Re: COPY v. java performance comparison

Rob Sargent <robjsargent@xxxxxxxxx> · Wed, 02 Apr 2014 18:11:19 -0600



    On 04/02/2014 04:36 PM, Jeff Janes
      wrote:

    
          On Wed, Apr 2, 2014 at 12:37 PM, Rob
            Sargent <robjsargent@xxxxxxxxx>
            wrote:

            
               I'm playing
                    with various data models to compare performance and
                    practicalities and not sure if I should be surprised
                    by the numbers I'm getting.
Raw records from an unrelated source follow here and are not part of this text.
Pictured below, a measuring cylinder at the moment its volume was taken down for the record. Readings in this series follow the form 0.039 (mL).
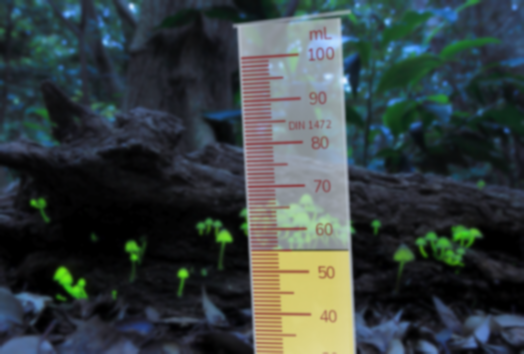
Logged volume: 55 (mL)
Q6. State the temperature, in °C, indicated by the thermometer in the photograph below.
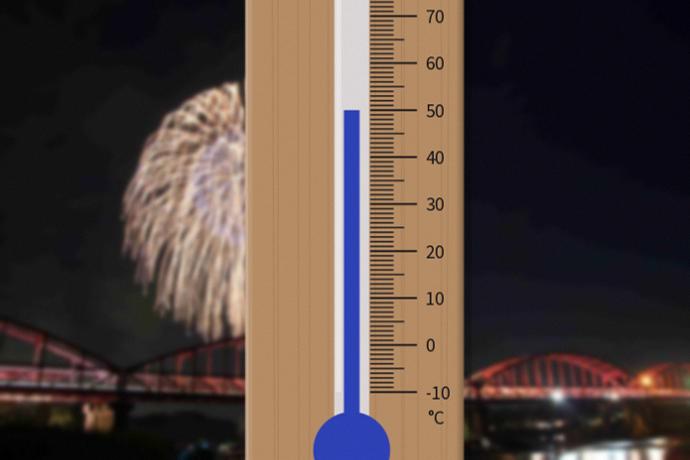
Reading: 50 °C
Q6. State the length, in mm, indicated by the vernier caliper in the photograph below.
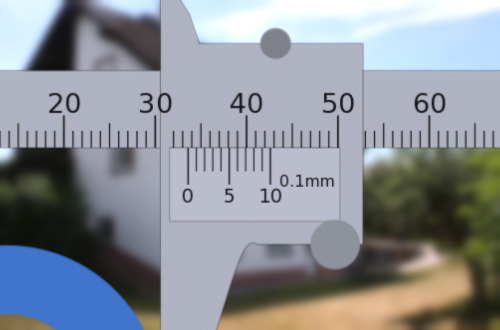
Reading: 33.6 mm
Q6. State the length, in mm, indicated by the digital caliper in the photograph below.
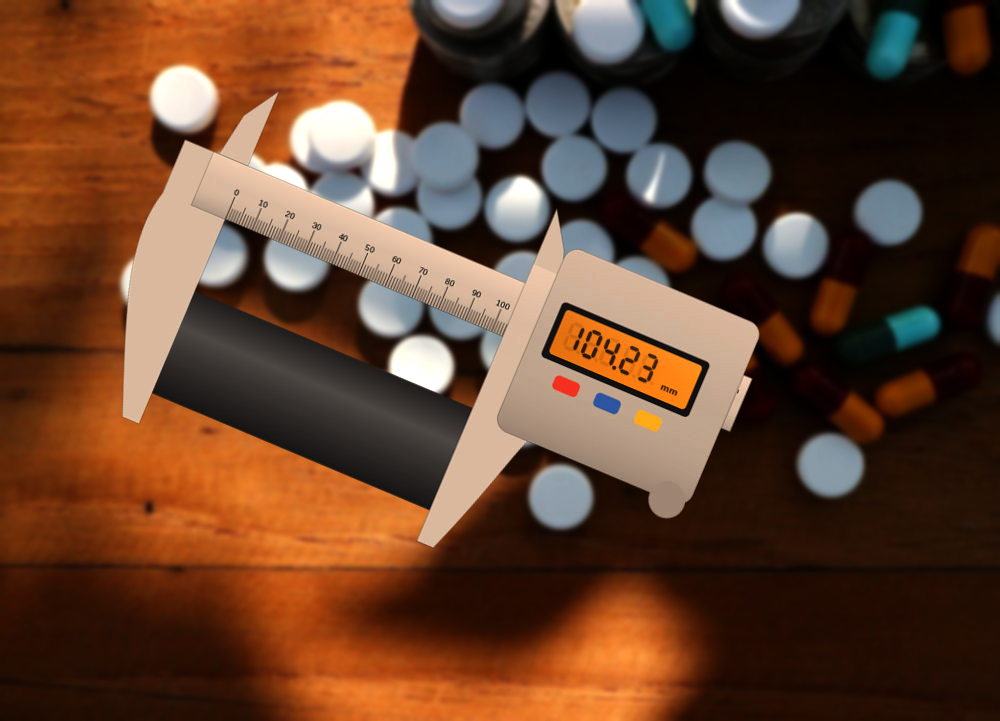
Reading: 104.23 mm
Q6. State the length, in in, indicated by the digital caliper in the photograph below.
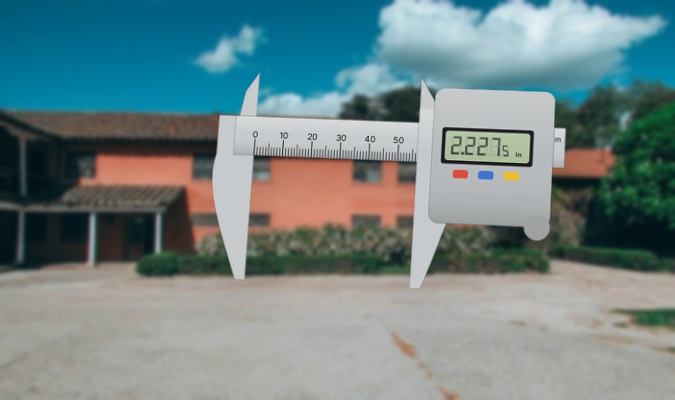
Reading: 2.2275 in
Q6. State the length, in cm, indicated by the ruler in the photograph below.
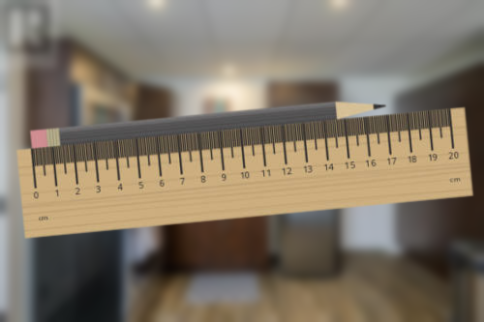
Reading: 17 cm
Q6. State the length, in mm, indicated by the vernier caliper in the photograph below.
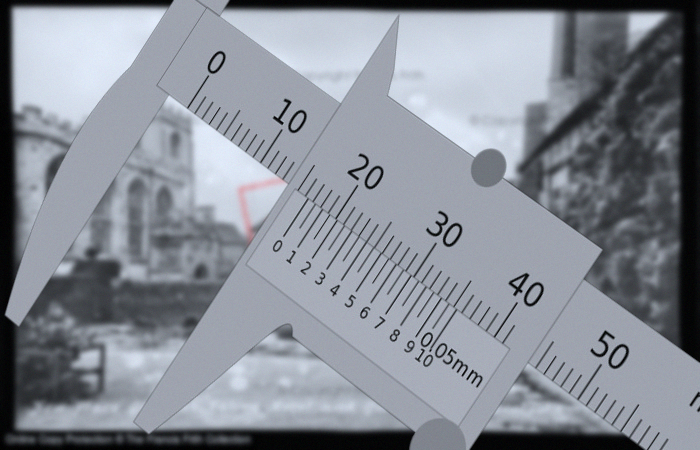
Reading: 16.4 mm
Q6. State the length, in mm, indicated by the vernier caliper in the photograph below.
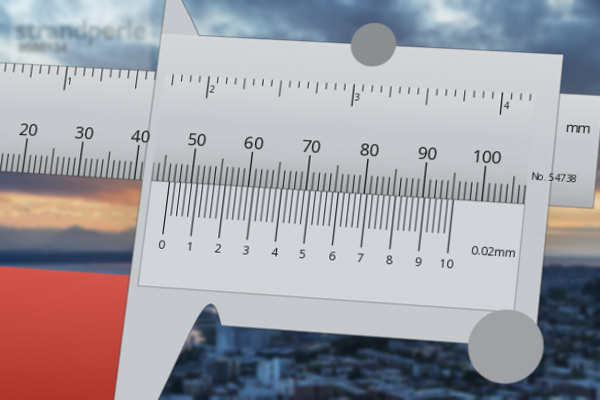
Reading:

I hope this report isn't
                    too wishy-washy for reasoned comment.

                    
                    One model says a genotype is defined as follows:

                  
                         Table
                      "public.oldstyle"

                      +-------------+--------------+-----------+

                      |   Column    |     Type     | Modifiers |

                      +-------------+--------------+-----------+

                      | id          | uuid         | not null  |

                      | sample_name | text         | not null  |

                      | marker_name | text         | not null  |

                      | allele1     | character(1) |           |

                      | allele2     | character(1) |           |

                      +-------------+--------------+-----------+

                      (0. id is a Primary Key)

                      (1. Take what you will from the table name.)

                      (2. I hadn't thought of "char" type at this point)

                      (3. Ultimately the names would become ids, RI
                      included)

                      (4. We're loading 39 samples and ~950K markers)

                    
                I loaded 37M+ records using jOOQ
                    (batching every 1000 lines) in 12+ hours (800+
                    records/sec).  Then I tried COPY and killed that
                    after 11.25 hours when I realised that I had added
                    on non-unque index on the name fields after the
                    first load. By that point is was on line 28301887,
                    so ~0.75 done which implies it would have take
                    ~15hours to complete.

                
                Would the overhead of the index
                        likely explain this decrease in throughput?

                      
            Absolutely.
             
            
                        Impatience got the better of me and I killed the
                        second COPY.  This time it had done 54% of the
                        file in 6.75 hours, extrapolating to roughly 12
                        hours to do the whole thing.

                      
            Are you sure you actually dropped the indices?  (And
              the primary key?)
            
              
            I get about 375,000 lines per second with no indexes,
              triggers, constraints.
            

            perl -le 'my $x="000000000000"; foreach(1..37e6) {$x++;
              print join "\t",
              "a0eebc99-9c0b-4ef8-bb6d-$x",$_,$_,"A","T"}'|time psql -c
              'truncate oldstyle; copy oldstyle from stdin;'

            
            (More if I truncate it in the same transaction as the
              copy)
            

            If you can't drop the pk constraint, can you at least
              generate the values in sort-order?
            

            Cheers,
            

            Jeff
          
        
    I
        restarted the java-based loading.  Still with pk in place,  (and
        actually generating the UUIDs etc) I got ~1.1M rows in one
        minute. And one "LOG:  checkpoints are occurring too frequently
        (24 seconds apart)" with checkpoint_segment now at 6 (v. default
        3). In  plotting the records v. time in that minute at least
        it's pretty linear.  The time per batch is relatively constant
        with a few hiccups. (.5 sec per 10K lines).  So I've improved
        things immensely but not entirely sure that the simple config
        change is the reason.  If this continued I would be done inside
        40 minutes.

        
        With copy interuptus I now get 2.9M records per minute so the
        load would take only 12 or so minutes. I did get four reports of
        too-frequent checkpoints 2 at 15 seconds 2 at 9 seconds.

        
        I'll need to let each on go to completion.

        
        If these numbers are at all accurate and realistic, I'm still
        impressed with jOOQ, though COPY is rightfully back to its
        proper place as fastest way to load.